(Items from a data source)
━━━━━━━━
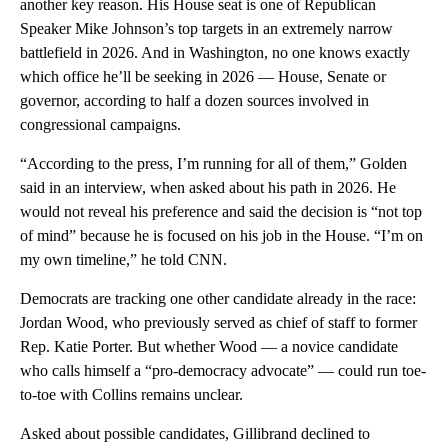
another key reason. His House seat is one of Republican
Speaker Mike Johnson’s top targets in an extremely narrow
battlefield in 2026. And in Washington, no one knows exactly
which office he’ll be seeking in 2026 — House, Senate or
governor, according to half a dozen sources involved in
congressional campaigns.
“According to the press, I’m running for all of them,” Golden
said in an interview, when asked about his path in 2026. He
would not reveal his preference and said the decision is “not top
of mind” because he is focused on his job in the House. “I’m on
my own timeline,” he told CNN.
Democrats are tracking one other candidate already in the race:
Jordan Wood, who previously served as chief of staff to former
Rep. Katie Porter. But whether Wood — a novice candidate
who calls himself a “pro-democracy advocate” — could run toe-
to-toe with Collins remains unclear.
Asked about possible candidates, Gillibrand declined to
━━━━━━━━
EXERCISE INSTRUCTIONS -
Could you rewrite the text of the entries above with "timeline" replaced by "schedule", keeping everything else the same and leaving out the pictures?

ANSWER BOX -
another key reason. His House seat is one of Republican
Speaker Mike Johnson’s top targets in an extremely narrow
battlefield in 2026. And in Washington, no one knows exactly
which office he’ll be seeking in 2026 — House, Senate or
governor, according to half a dozen sources involved in
congressional campaigns.
“According to the press, I’m running for all of them,” Golden
said in an interview, when asked about his path in 2026. He
would not reveal his preference and said the decision is “not top
of mind” because he is focused on his job in the House. “I’m on
my own schedule,” he told CNN.
Democrats are tracking one other candidate already in the race:
Jordan Wood, who previously served as chief of staff to former
Rep. Katie Porter. But whether Wood — a novice candidate
who calls himself a “pro-democracy advocate” — could run toe-
to-toe with Collins remains unclear.
Asked about possible candidates, Gillibrand declined to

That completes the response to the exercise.